In the transmitting terminal, the first is the need to transmit data for channel coding, and then carry on digital modulation (for example, QPSK). The modulated after the Serial-parallel conversion of the Serial symbol a, and the parallel symbols on distributed to the corresponding frequency, frequency distribution is symmetrical, half of the frequency modulation slope is, half of the frequency modulation slope is negative. Push-button (1) the distribution is shown by the parallel frequency domain symbol as the discrete fractional Fourier transform, the above-mentioned base band modulation process is referred to as cross-modulation. The modulated time-domain symbol its sub-carrier pair, each pair is the same as the carrier center frequency, is equal to the frequency modulation slope, and symbol on the contrary, the carrier formula formula (4), wherein each of the carrier frequency formula (3). Furthermore, the time domain symbols of the real part and the imaginary part as quadrature modulation, modulation to the two orthogonal high-frequency carrier wave, the transmission of a real part and an imaginary part at the same time, see formula (5). Finally, in front of each symbol data by adding a guard interval, preventing ISI interference, a guard interval depends on the size of the channel multi-path expansion.

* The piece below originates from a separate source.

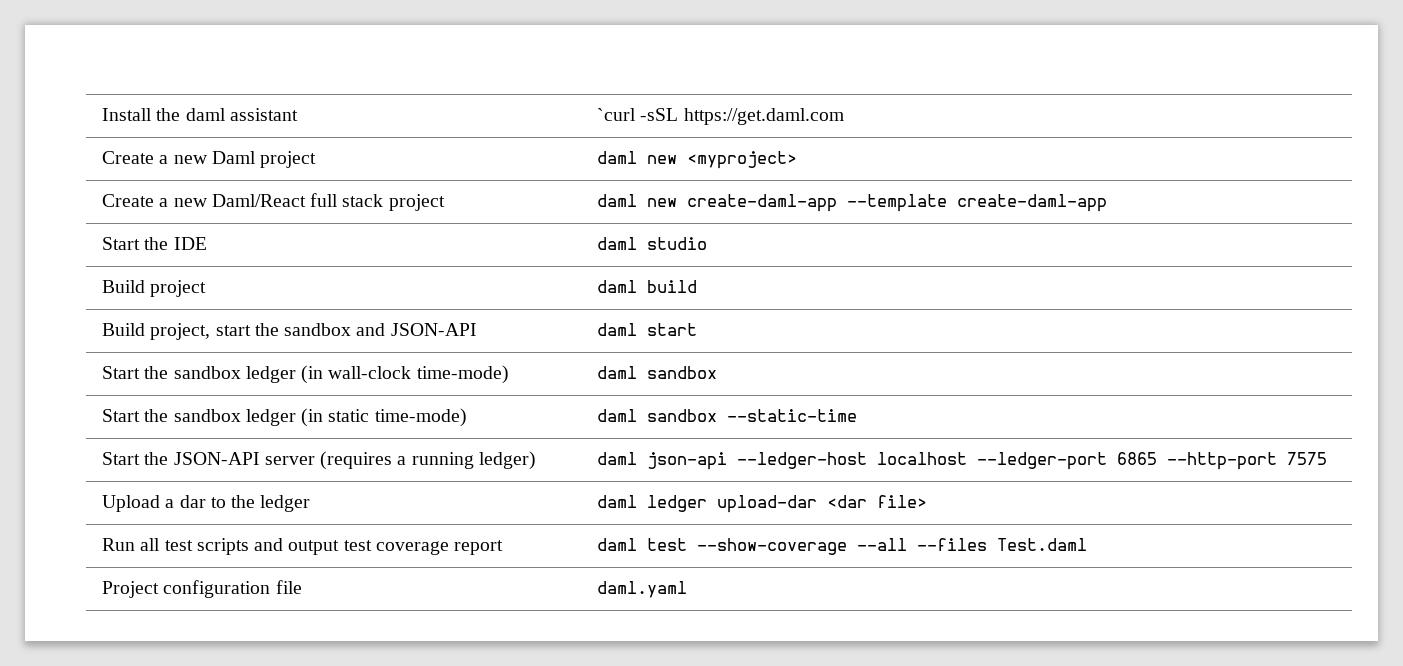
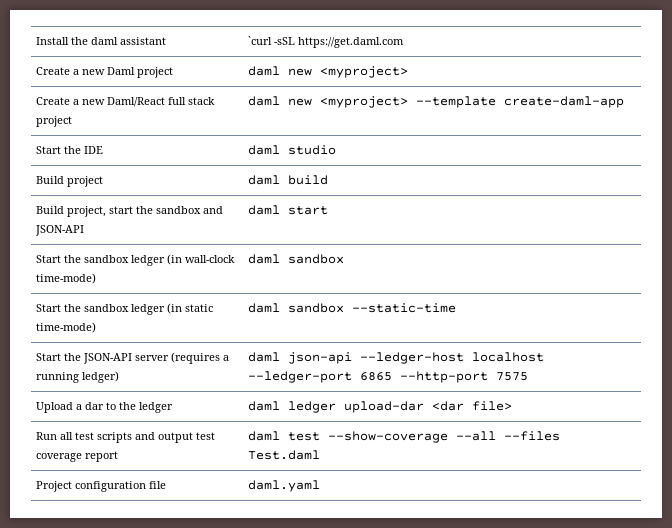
[687,194,838,212] create-daml-app -> [320,96,409,108] <myproject>

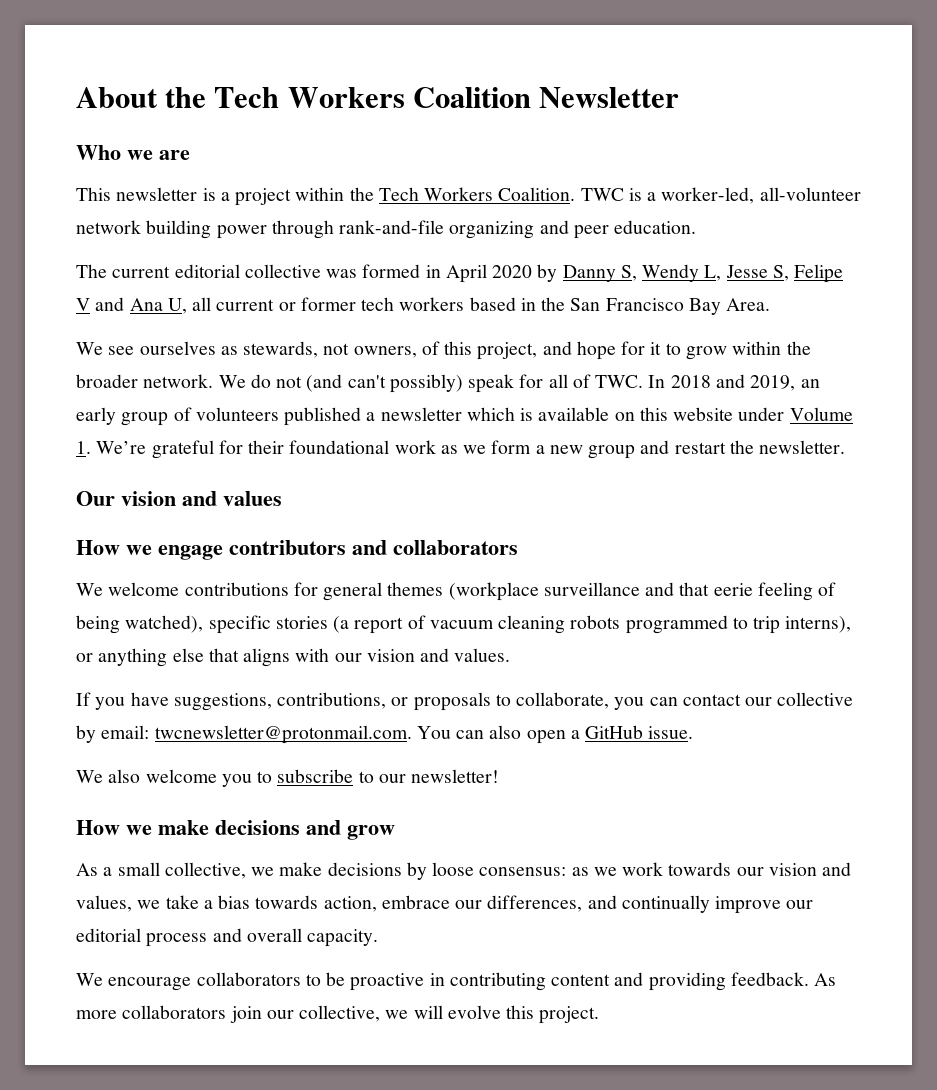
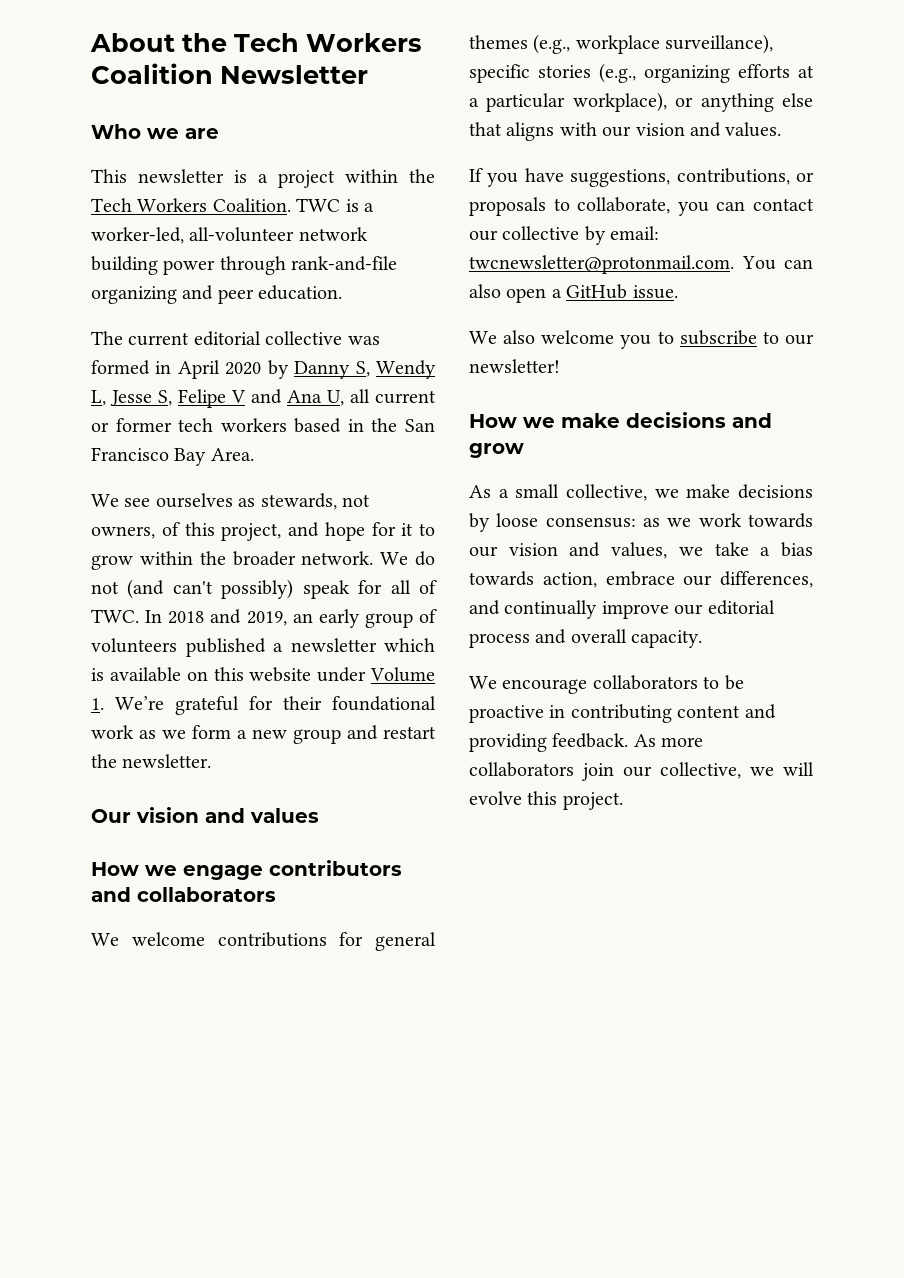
[448,582,837,601] [76,615,852,634] (workplace surveillance and that eerie feeling of being watched), specific stories (a report of vacuum cleaning robots programmed to trip interns), -> [533,34,774,54] [469,63,814,83] [469,92,667,112] (e.g., workplace surveillance), specific stories (e.g., organizing efforts at a particular workplace),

At the receiving end, the guard interval removed at first, the orthogonal demodulated to baseband complex signal, see formula (6). The channel of each frame for learning sequence for the channel estimation, channel transmission matrix is obtained, the specific method can reference other literature. Formula (8) of the receiver to signal Rake time-domain equalization, multipath diversity receiving, increasing the signal-to-noise, reduce sub-inter-channel interference. Then according to the formula (2) as shown, the application of discrete fractional Fourier transform to the signal make sub-carrier demodulation, the symbols receive mark step territory. Finally in the fractional step territory , based on maximum likelihood criteria for the decision feedback equalization algorithm, the signal for frequency-domain equalization, digital demodulation and decision at the same time form a data output stream. In order to illustrate the system of the present invention and the effectiveness of the algorithm, a simulation experiment. Simulation conditions are as follows, assume that channel is a generalized smooth non-correlated scattering multi-path channel, the multi-path number 3 strip, one of the direct sound to the, the other two are the seabed and the surface reflection acoustic, relative to their direct link sound for the attenuation of the 3dB. Each symbol of the sampling sequence is 512 points, guard interval length is 128 points, for QPSK digital modulation mode, each frame includes 80 a one symbol, system bandwidth is 2.2KHz, carrier frequency to 8KHz. Figure 6 on the basis of the fractional Fourier transform of the OFDM bit error rate comparison with traditional OFDM, the same two system parameters, the sub-carrier number is 64 a, it can be seen the FRFT-based OFDM performance is obviously superior to that of conventional OFDM. The reducing of the sub-carriers, as shown in Figure 7, the sub-carrier number is 32, based on the fractional Fourier transform is more excellent performance OFDM.